Under provisions adopted at the conference, clergy who officiate at same-sex marriages could be suspended for a year without pay, and defrocked if they do it a second time.
Fowler called the punitive measures “a huge concern.”
“We repudiate the vote that was taken,” he said. “And we stand with many, many other churches, especially in the United States, who are allies in that struggle.”
The measures passed at the conference still need to be reviewed by the church’s Judicial Council, akin to a supreme court, to ensure that they conform with the United Methodist constitution. Similar provisions have been found unconstitutional in the past.
Arneson said the plan passed by the conference has deepened the divisions within the church that have festered since the anti-gay language was first inserted in the denomination’s rule book. Those decrees have been widely flouted by some congregations and unevenly enforced by church officials.
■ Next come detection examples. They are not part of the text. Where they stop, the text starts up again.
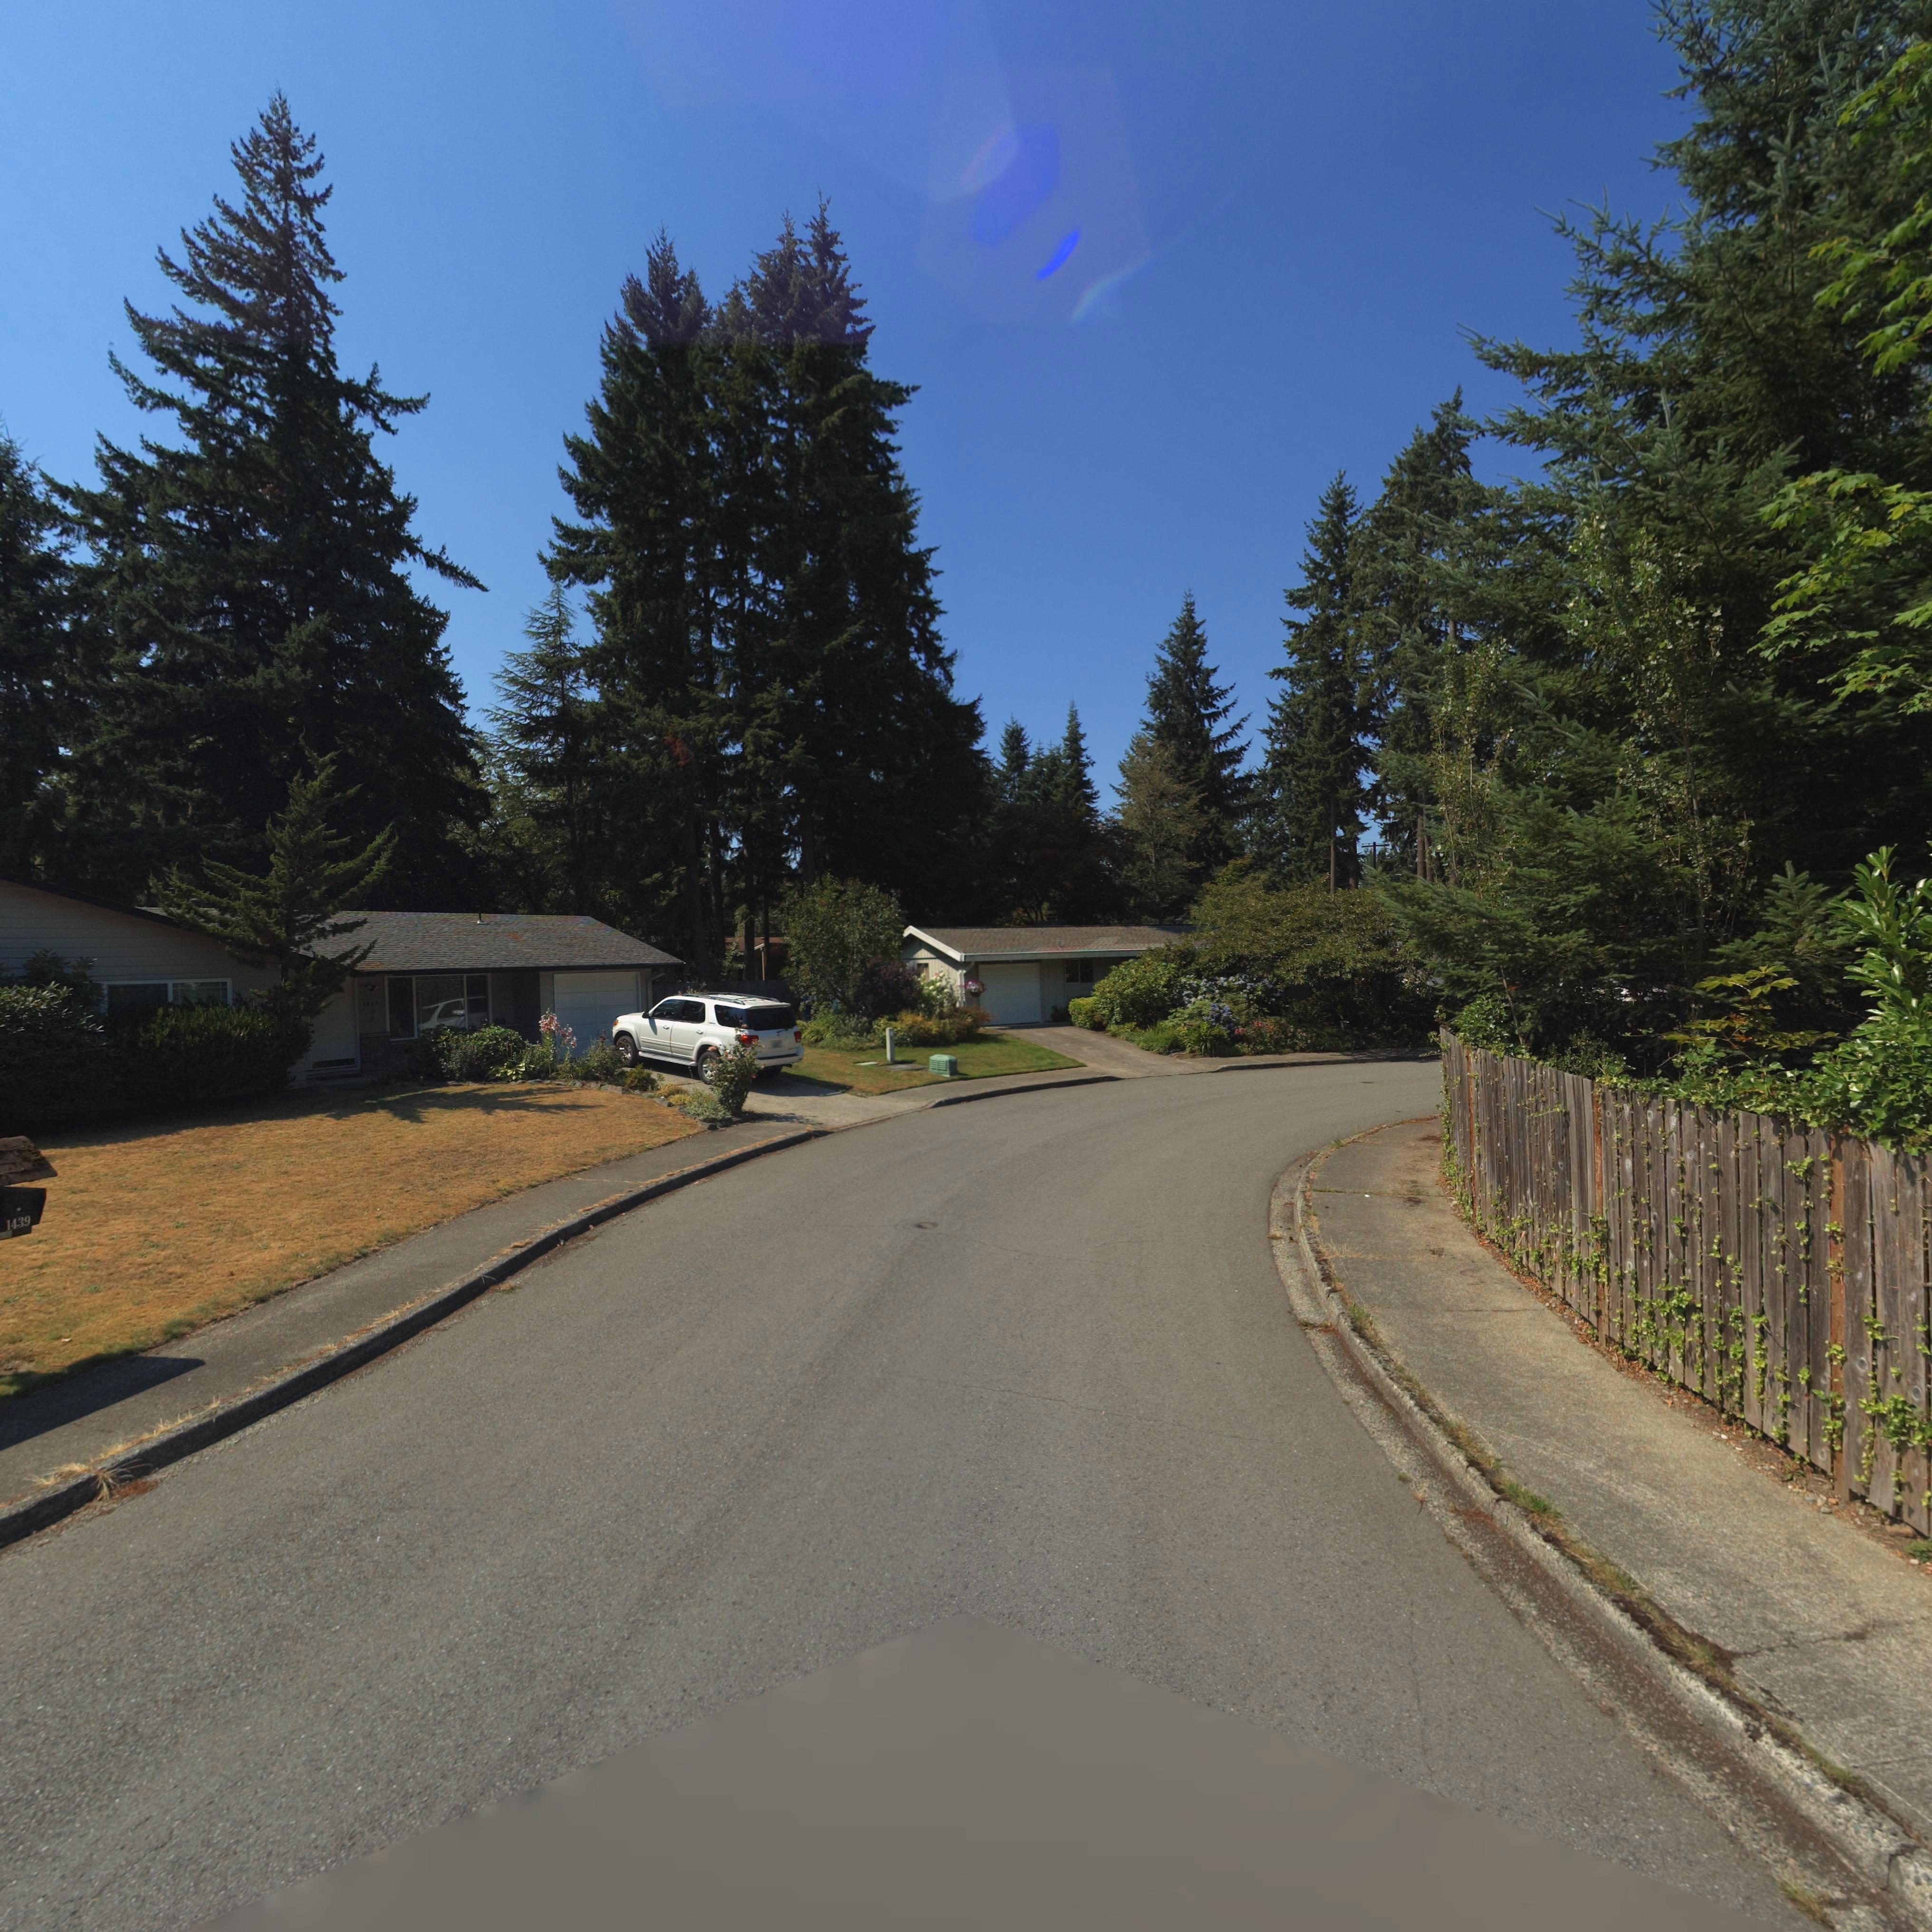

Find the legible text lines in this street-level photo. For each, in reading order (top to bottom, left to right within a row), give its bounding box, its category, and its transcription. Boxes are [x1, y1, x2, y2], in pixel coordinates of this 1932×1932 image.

[5, 1214, 31, 1232] StreetNumber: 1439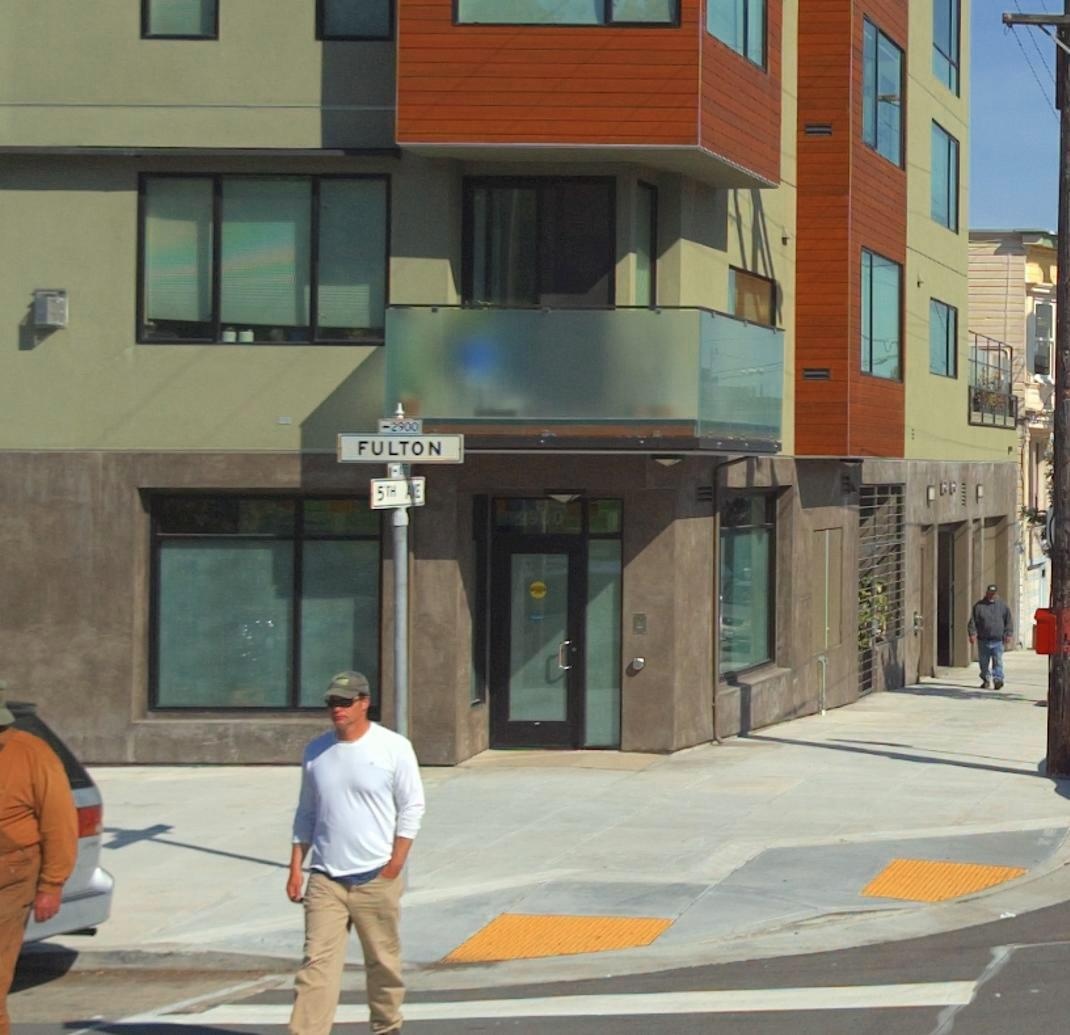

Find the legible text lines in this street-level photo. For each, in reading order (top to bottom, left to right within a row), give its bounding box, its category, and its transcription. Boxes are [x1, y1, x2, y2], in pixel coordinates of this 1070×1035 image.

[380, 420, 418, 433] StreetNumberRange: <-2900
[356, 438, 441, 456] StreetName: FULTON
[375, 481, 421, 502] StreetName: 5TH AVE
[516, 509, 564, 528] StreetNumber: 2900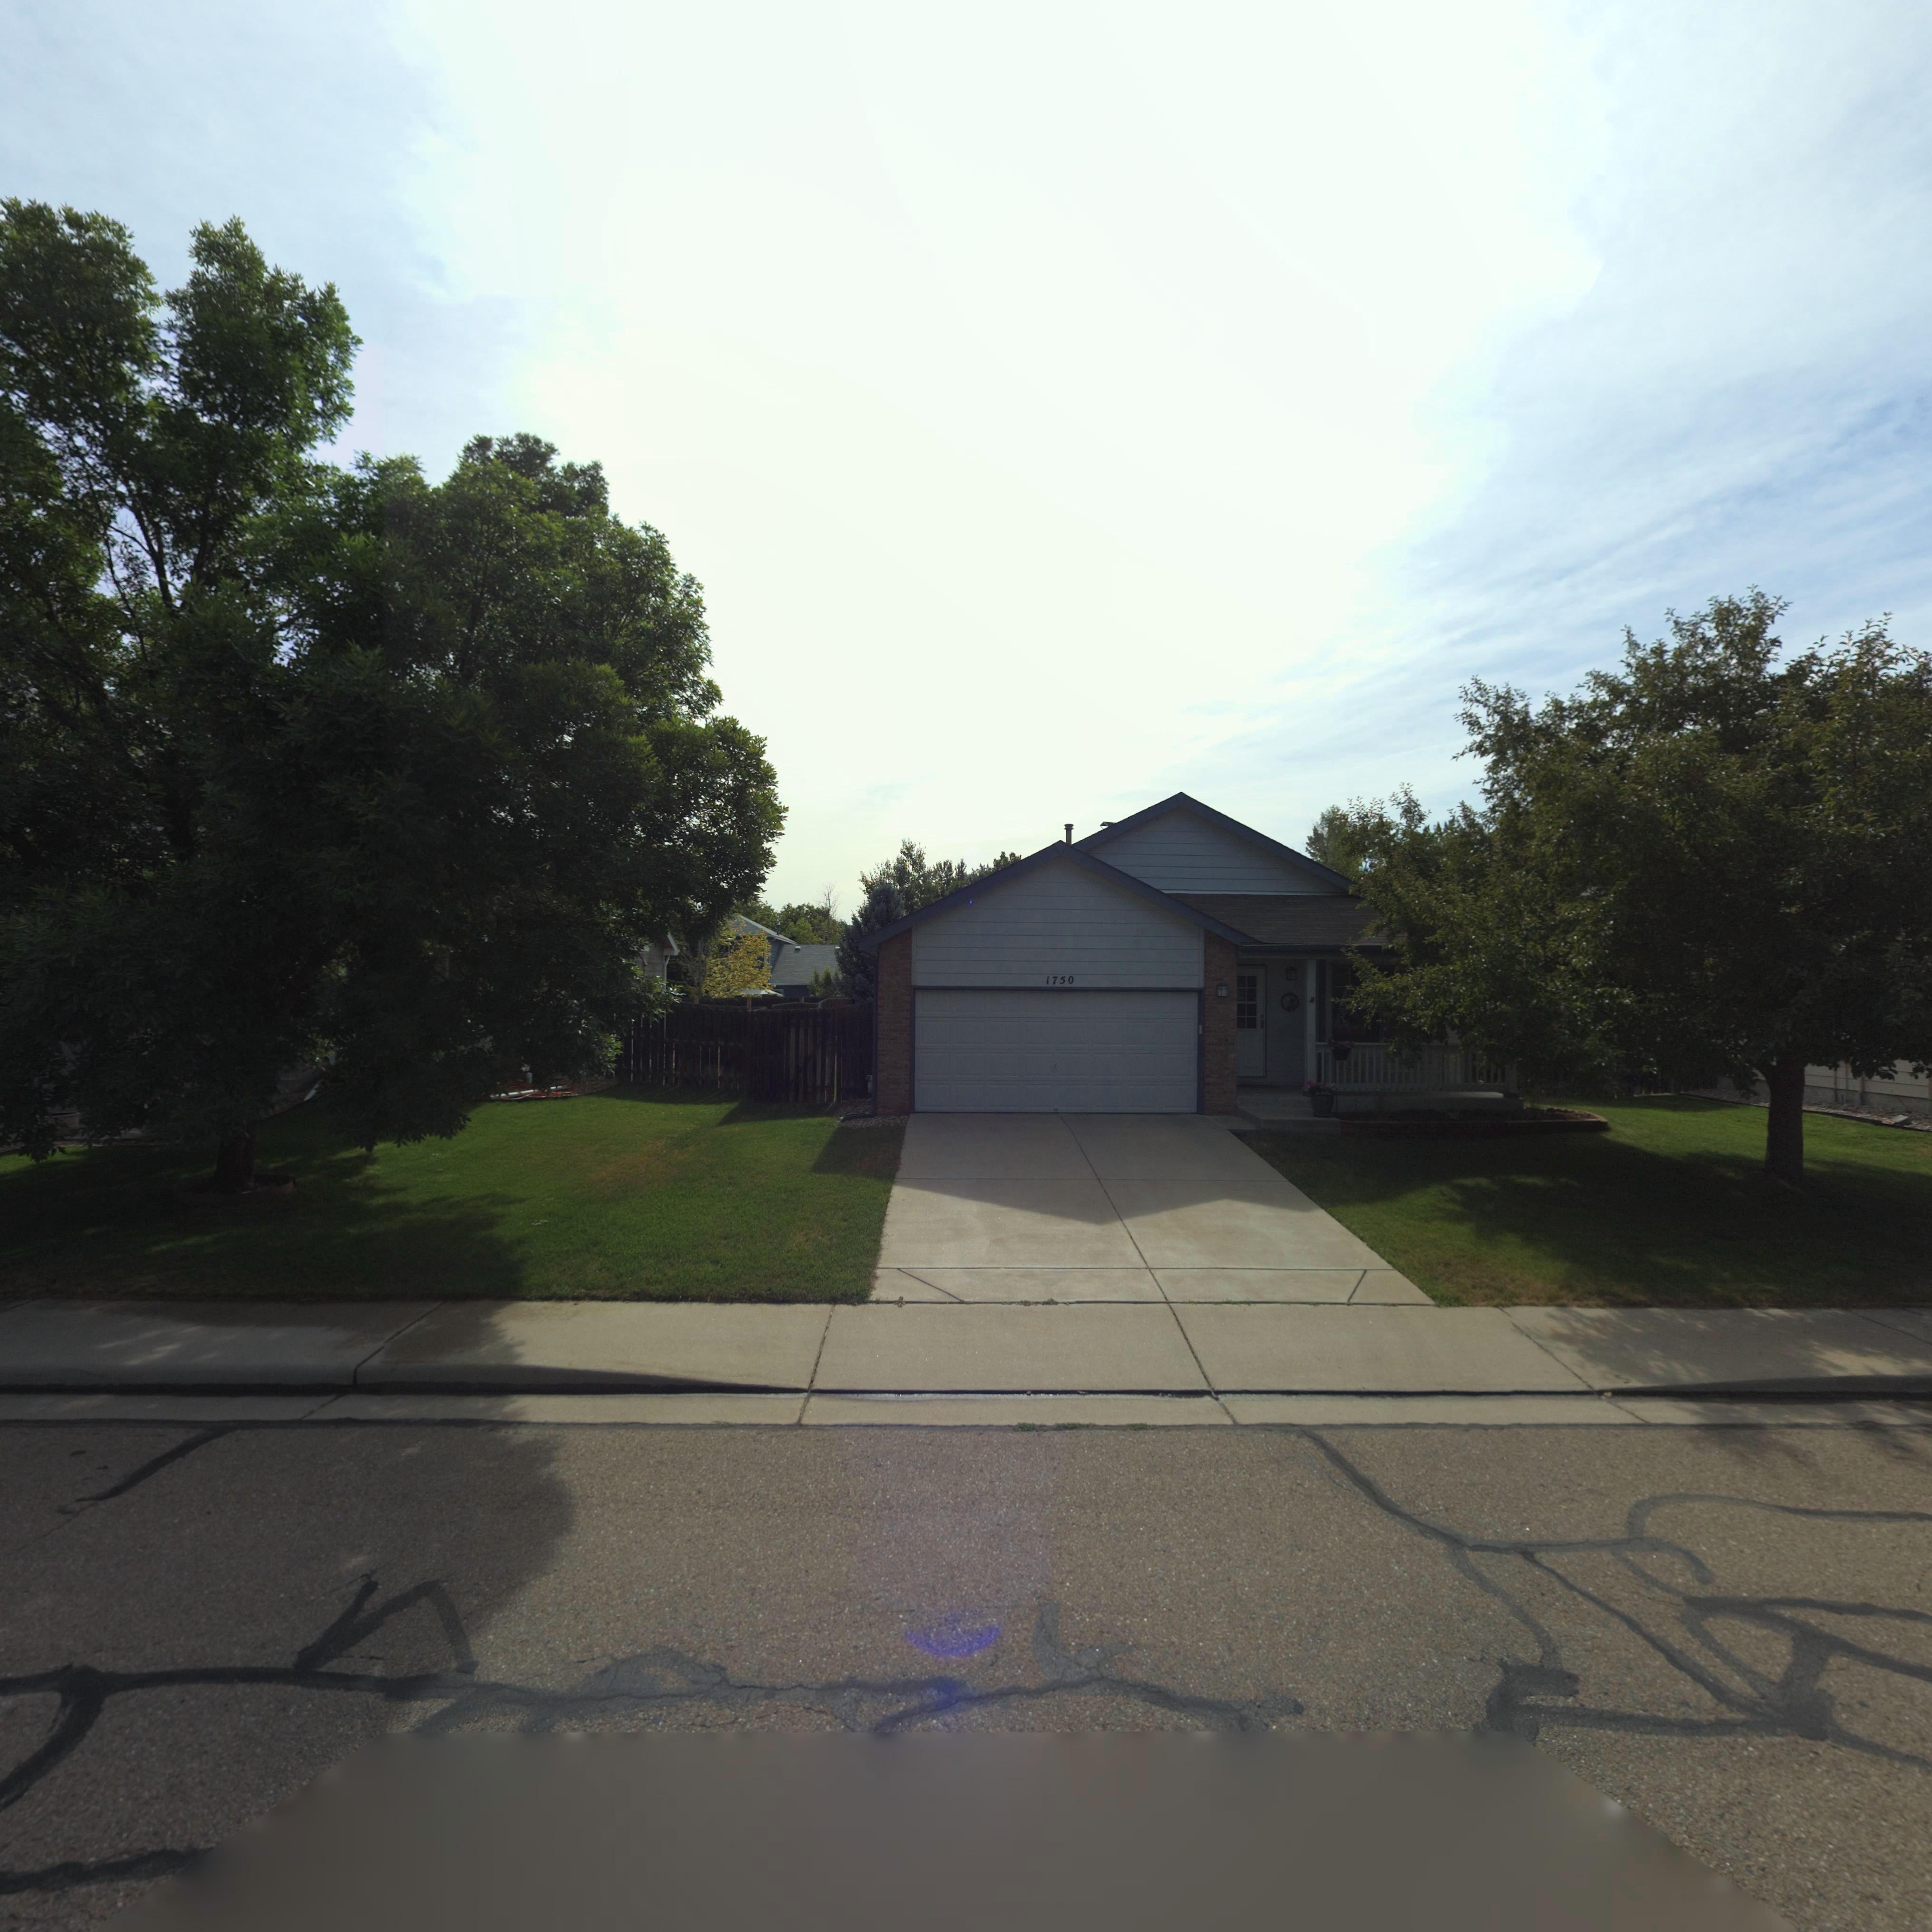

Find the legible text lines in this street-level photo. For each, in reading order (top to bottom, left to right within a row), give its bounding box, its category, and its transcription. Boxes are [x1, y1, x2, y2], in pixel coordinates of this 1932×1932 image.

Essentially, the church has operated under a don't-ask-don't-tell policy.
The progressive UMC wing, known as the Reconciling Ministries Network, advocates for full inclusion of LGBTQ members and clergy. The Reconciling Ministries website lists 18 Reconciling churches in Wisconsin, six of them in the Madison area.
“Even within our congregation, which we name as Reconciling, we have people on all ends and everywhere in between on the theological spectrum,” Arneson said, “and I am pastor to all of them.”
But her attention this week has been focused on those impacted by the vote.
“People who have expressed more their opinion to me are ones who are really struggling with this, either personally or family members or friends who are hurting,” she said.
The vote for the traditionalist plan is an indication of the growing clout of conservative African congregations, some in counties that criminalize homosexual acts. Those congregations have teamed up with conservative European and evangelicals in the U.S., where church membership is declining.
In a statement, Bishop Hee-Soo Jung of the Wisconsin United Methodist Conference said, "We are a wounded church. We are a divided church. We are a church in pain, and we are doing harm to each other."
A supporter of the One Church Plan, Jung urged church members to work through its difficulties.
"With the exception of a small handful who only want to leave, the vast majority of people are still proud to be United Methodist and they are not ready to destroy the faithful and sacramental covenant that we share," he said.
The Rev. Dan Dick, is assistant to the bishop and one of six voting delegates from Wisconsin, all of whom opposed the traditionalist plan. He said the long contentious discussions on the LGBTQ issues produced a results that "left virtually no one happy."
He said the provisions adopted by the conference are likely to be found in violation of the church’s constitution when they are taken up by the judicial council in a session that begins on April 23.
“So we’re still in the limbo and disagreement that brought us there in the first place,” he said.
If the measures banning LGTBQ clergy and marriage hold, some are predicting a mass exodus by liberal and progressive congregations. But leaving the church comes with an array of financial complications. Church property and assets are held in trust by the denomination, not the congregations.
“As a congregation we have sizable debt that we’re trying to pay down,” said Arneson. “There are a lot of pieces to what would need to happen, but certainly that would be part of our conversation.”
Regardless, Fowler said, measures passed at the conference that facilitate deaffiliation with the denomination could hasten the exodus, but those measures are also under review by the church’s judicial board.
“It’s up in the air as to what anybody will do,” he said. “This story will unfold in the next three to six months.”